HP: It is difficult to see this statement as more than
an _expression_ of irritation. I have never heard anything like this from
Rosen, and it contradicts his long-standing concept of complexity as
systems that require multiple models. He always accepted physical models
as one useful type of model. What might save the statement would be to
replace "The machine metaphor . . ." with a phrase like, "To claim that
models should be only machine metaphors . . ."
In any case, this
has nothing to do with the basis of modern physics models as I explained
above.
>HP: On the other hand, I don't know any physicist that does
not believe >that there exists completely general physical laws that
every living >system must follow in detail at all levels of
complexity. > >Judith: I think the physicists are wrong about
sentence number one [above].
HP: As I explained to John K, what I mean
by physical laws is what Rosen calls natural causes. Physicists and Rosen
believe that everything follows natural causes.
Judith:
Physics, as a science, is less than helpful in analyzing any system which
has an organization where the organization supplies more "causality" than
the parts alone do. Frankly, I see this as being true even in "simple"

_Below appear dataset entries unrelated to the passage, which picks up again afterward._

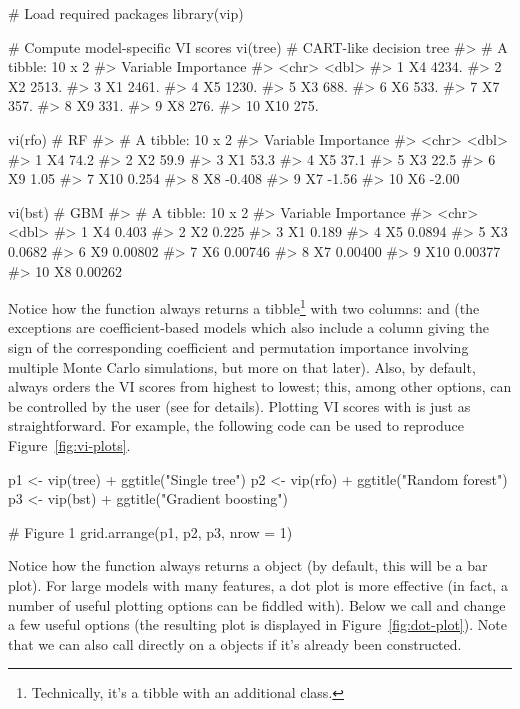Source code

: \begin{example}
# Load required packages
library(vip)

# Compute model-specific VI scores
vi(tree)  # CART-like decision tree
#> # A tibble: 10 x 2
#>    Variable Importance
#>    <chr>         <dbl>
#>  1 X4            4234.
#>  2 X2            2513.
#>  3 X1            2461.
#>  4 X5            1230.
#>  5 X3             688.
#>  6 X6             533.
#>  7 X7             357.
#>  8 X9             331.
#>  9 X8             276.
#> 10 X10            275.

vi(rfo)   # RF
#> # A tibble: 10 x 2
#>    Variable Importance
#>    <chr>         <dbl>
#>  1 X4           74.2  
#>  2 X2           59.9  
#>  3 X1           53.3  
#>  4 X5           37.1  
#>  5 X3           22.5  
#>  6 X9            1.05 
#>  7 X10           0.254
#>  8 X8           -0.408
#>  9 X7           -1.56 
#> 10 X6           -2.00

vi(bst)   # GBM
#> # A tibble: 10 x 2
#>    Variable Importance
#>    <chr>         <dbl>
#>  1 X4          0.403  
#>  2 X2          0.225  
#>  3 X1          0.189  
#>  4 X5          0.0894 
#>  5 X3          0.0682 
#>  6 X9          0.00802
#>  7 X6          0.00746
#>  8 X7          0.00400
#>  9 X10         0.00377
#> 10 X8          0.00262
\end{example}

Notice how the  function always returns a tibble\footnote{Technically, it's a tibble with an additional  class.} with two columns:  and  (the exceptions are coefficient-based models which also include a  column giving the sign of the corresponding coefficient and permutation importance involving multiple Monte Carlo simulations, but more on that later). Also, by default,  always orders the VI scores from highest to lowest; this, among other options, can be controlled by the user (see  for details). Plotting VI scores with  is just as straightforward. For example, the following code can be used to reproduce Figure~\ref{fig:vi-plots}.

\begin{example}
p1 <- vip(tree) + ggtitle("Single tree")
p2 <- vip(rfo) + ggtitle("Random forest")
p3 <- vip(bst) + ggtitle("Gradient boosting")

# Figure 1
grid.arrange(p1, p2, p3, nrow = 1)
\end{example}

Notice how the  function always returns a  object (by default, this will be a bar plot). For large models with many features, a dot plot is more effective (in fact, a number of useful plotting options can be fiddled with). Below we call  and change a few useful options (the resulting plot is displayed in Figure~\ref{fig:dot-plot}). Note that we can also call  directly on a  objects if it's already been constructed.


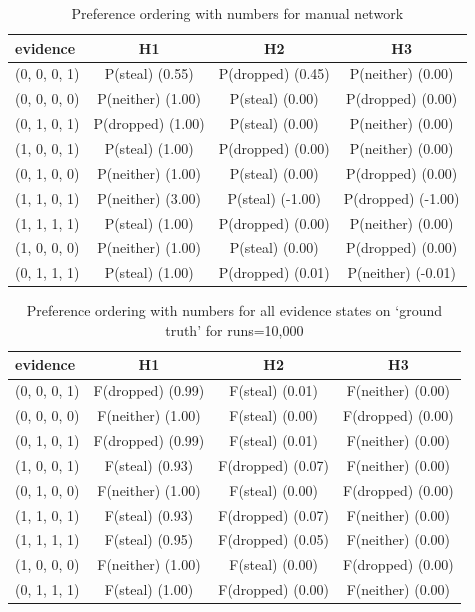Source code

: \documentclass[12pt]{article}
\begin{document}
\begin{table}
\centering
\small
\begin{tabular}{|l|c|c|c|}
\hline
evidence & H1 & H2 & H3 \\
\hline
(0, 0, 0, 1)&P(steal) (0.55) & P(dropped) (0.45) & P(neither) (0.00) \\
(0, 0, 0, 0)&P(neither) (1.00) & P(steal) (0.00) & P(dropped) (0.00) \\
(0, 1, 0, 1)&P(dropped) (1.00) & P(steal) (0.00) & P(neither) (0.00) \\
(1, 0, 0, 1)&P(steal) (1.00) & P(dropped) (0.00) & P(neither) (0.00) \\
(0, 1, 0, 0)&P(neither) (1.00) & P(steal) (0.00) & P(dropped) (0.00) \\
(1, 1, 0, 1)&P(neither) (3.00) & P(steal) (-1.00) & P(dropped) (-1.00) \\
(1, 1, 1, 1)&P(steal) (1.00) & P(dropped) (0.00) & P(neither) (0.00) \\
(1, 0, 0, 0)&P(neither) (1.00) & P(steal) (0.00) & P(dropped) (0.00) \\
(0, 1, 1, 1)&P(steal) (1.00) & P(dropped) (0.01) & P(neither) (-0.01) \\
\hline
\end{tabular}
\caption{ Preference ordering with numbers for manual network}
\label{wife}
\end{table}%
\begin{table}
\centering
\small
\begin{tabular}{|l|c|c|c|}
\hline
evidence & H1 & H2 & H3 \\
\hline
(0, 0, 0, 1)&F(dropped) (0.99) & F(steal) (0.01) & F(neither) (0.00) \\
(0, 0, 0, 0)&F(neither) (1.00) & F(steal) (0.00) & F(dropped) (0.00) \\
(0, 1, 0, 1)&F(dropped) (0.99) & F(steal) (0.01) & F(neither) (0.00) \\
(1, 0, 0, 1)&F(steal) (0.93) & F(dropped) (0.07) & F(neither) (0.00) \\
(0, 1, 0, 0)&F(neither) (1.00) & F(steal) (0.00) & F(dropped) (0.00) \\
(1, 1, 0, 1)&F(steal) (0.93) & F(dropped) (0.07) & F(neither) (0.00) \\
(1, 1, 1, 1)&F(steal) (0.95) & F(dropped) (0.05) & F(neither) (0.00) \\
(1, 0, 0, 0)&F(neither) (1.00) & F(steal) (0.00) & F(dropped) (0.00) \\
(0, 1, 1, 1)&F(steal) (1.00) & F(dropped) (0.00) & F(neither) (0.00) \\
\hline
\end{tabular}
\caption{ Preference ordering with numbers for all evidence states on `ground truth' for runs=10,000}
\label{heretic}
\end{table}
\end{document}
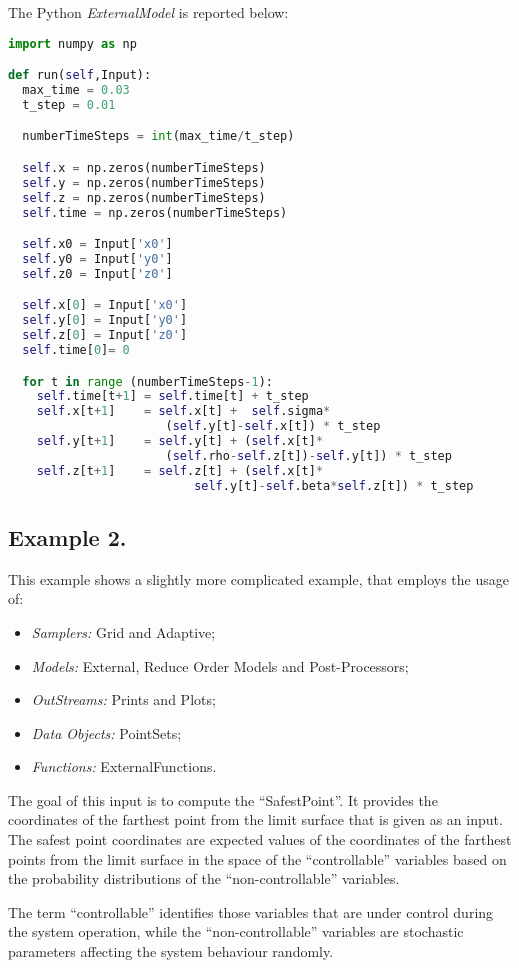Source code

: The Python \textit{ExternalModel} is reported below:
\begin{lstlisting}[language=python]
import numpy as np

def run(self,Input):
  max_time = 0.03
  t_step = 0.01

  numberTimeSteps = int(max_time/t_step)

  self.x = np.zeros(numberTimeSteps)
  self.y = np.zeros(numberTimeSteps)
  self.z = np.zeros(numberTimeSteps)
  self.time = np.zeros(numberTimeSteps)

  self.x0 = Input['x0']
  self.y0 = Input['y0']
  self.z0 = Input['z0']

  self.x[0] = Input['x0']
  self.y[0] = Input['y0']
  self.z[0] = Input['z0']
  self.time[0]= 0

  for t in range (numberTimeSteps-1):
    self.time[t+1] = self.time[t] + t_step
    self.x[t+1]    = self.x[t] +  self.sigma*
                      (self.y[t]-self.x[t]) * t_step
    self.y[t+1]    = self.y[t] + (self.x[t]*
                      (self.rho-self.z[t])-self.y[t]) * t_step
    self.z[t+1]    = self.z[t] + (self.x[t]*
                          self.y[t]-self.beta*self.z[t]) * t_step
\end{lstlisting}
\subsection{Example 2.}
\label{subsec:ex1}
This example shows a slightly more complicated example, that employs the usage of:
\begin{itemize}
    \item \textit{Samplers:} Grid and Adaptive;
    \item \textit{Models:} External, Reduce Order Models and Post-Processors;
    \item \textit{OutStreams:} Prints and Plots;
    \item \textit{Data Objects:} PointSets;
    \item \textit{Functions:} ExternalFunctions.
\end{itemize}
The goal of this input is to compute the ``SafestPoint''.
It provides the coordinates of the farthest
point from the limit surface that is given as an input.
%
The safest point coordinates are expected values of the coordinates of the
farthest points from the limit surface in the space of the ``controllable''
variables based on the probability distributions of the ``non-controllable''
variables.

The term ``controllable'' identifies those variables that are under control
during the system operation, while the ``non-controllable'' variables are
stochastic parameters affecting the system behaviour randomly.

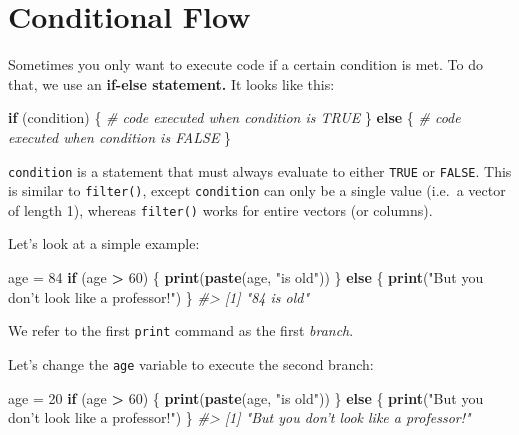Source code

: \documentclass[]{book}
\newenvironment{Shaded}{\begin{snugshade}}{\end{snugshade}}
\newcommand{\KeywordTok}[1]{\textcolor[rgb]{0.13,0.29,0.53}{\textbf{#1}}}
\newcommand{\DecValTok}[1]{\textcolor[rgb]{0.00,0.00,0.81}{#1}}
\newcommand{\StringTok}[1]{\textcolor[rgb]{0.31,0.60,0.02}{#1}}
\newcommand{\CommentTok}[1]{\textcolor[rgb]{0.56,0.35,0.01}{\textit{#1}}}
\newcommand{\ControlFlowTok}[1]{\textcolor[rgb]{0.13,0.29,0.53}{\textbf{#1}}}
\newcommand{\OperatorTok}[1]{\textcolor[rgb]{0.81,0.36,0.00}{\textbf{#1}}}
\newcommand{\NormalTok}[1]{#1}
\begin{document}
\hypertarget{conditional-flow}{\section{Conditional
Flow}\label{conditional-flow}}

Sometimes you only want to execute code if a certain condition is met.
To do that, we use an \textbf{if-else statement.} It looks like this:

\begin{Shaded}
\begin{Highlighting}[]
\ControlFlowTok{if}\NormalTok{ (condition) \{}
  \CommentTok{# code executed when condition is TRUE}
\NormalTok{\} }\ControlFlowTok{else}\NormalTok{ \{}
  \CommentTok{# code executed when condition is FALSE}
\NormalTok{\}}
\end{Highlighting}
\end{Shaded}

\texttt{condition} is a statement that must always evaluate to either
\texttt{TRUE} or \texttt{FALSE}. This is similar to \texttt{filter()},
except \texttt{condition} can only be a single value (i.e.~a vector of
length 1), whereas \texttt{filter()} works for entire vectors (or
columns).

Let's look at a simple example:

\begin{Shaded}
\begin{Highlighting}[]
\NormalTok{age =}\StringTok{ }\DecValTok{84}
\ControlFlowTok{if}\NormalTok{ (age }\OperatorTok{>}\StringTok{ }\DecValTok{60}\NormalTok{) \{}
    \KeywordTok{print}\NormalTok{(}\KeywordTok{paste}\NormalTok{(age, }\StringTok{"is old"}\NormalTok{))}
\NormalTok{\} }\ControlFlowTok{else}\NormalTok{ \{}
    \KeywordTok{print}\NormalTok{(}\StringTok{"But you don't look like a professor!"}\NormalTok{)}
\NormalTok{\}}
\CommentTok{#> [1] "84 is old"}
\end{Highlighting}
\end{Shaded}

We refer to the first \texttt{print} command as the first \emph{branch}.

Let's change the \texttt{age} variable to execute the second branch:

\begin{Shaded}
\begin{Highlighting}[]
\NormalTok{age =}\StringTok{ }\DecValTok{20}
\ControlFlowTok{if}\NormalTok{ (age }\OperatorTok{>}\StringTok{ }\DecValTok{60}\NormalTok{) \{}
    \KeywordTok{print}\NormalTok{(}\KeywordTok{paste}\NormalTok{(age, }\StringTok{"is old"}\NormalTok{))}
\NormalTok{\} }\ControlFlowTok{else}\NormalTok{ \{}
    \KeywordTok{print}\NormalTok{(}\StringTok{"But you don't look like a professor!"}\NormalTok{)}
\NormalTok{\}}
\CommentTok{#> [1] "But you don't look like a professor!"}
\end{Highlighting}
\end{Shaded}
\end{document}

systems, like chemical reactions, but you can pretend it isn't and get
away with it.
HP: I agree, and so do physicists. They regard chemistry
as requiring different models. Nevertheless, no fundamental physical laws
are violated by chemistry. In the traffic-rules analog, you might think of
physical laws as the stop signs and chemical reactions as the
traffic.
New topic:
>HP: "The concept of Biosemiotics
requires making a distinction between two >categories, the material or
physical world and the symbolic or semantic >world. The problem is that
there is no obvious way to connect the two >categories. . .
In fact, how material structures serve as signals, >instructions, and
controls is inseparable from the problem of the origin >and evolution
of life. Biosemiotics was established as a necessary >complement to the
physical-chemical reductionist approach to life that >cannot make this
crucial categorical distinction necessary for describing >semantic
information. Matter as described by physics and chemistry has no
>intrinsic function or semantics. By contrast, biosemiotics recognizes
that >life begins with function and semantics." (Pattee, J.
Biosemiotics 1, in press) > >Judith: Again, what the above doesn't
acknowledge is the foundational >issue of how these two "worlds"
(material/physical and symbolic/semantic) >interact to make each other
possible.
HP: The above paragraph is only the first paragraph of the
paper, the subject of which acknowledges: "the foundational issue of how
these two "worlds" (material/physical and symbolic/semantic) interact to
make each other possible."
I will send the whole paper if you wish,
but I do not claim to have the whole answer!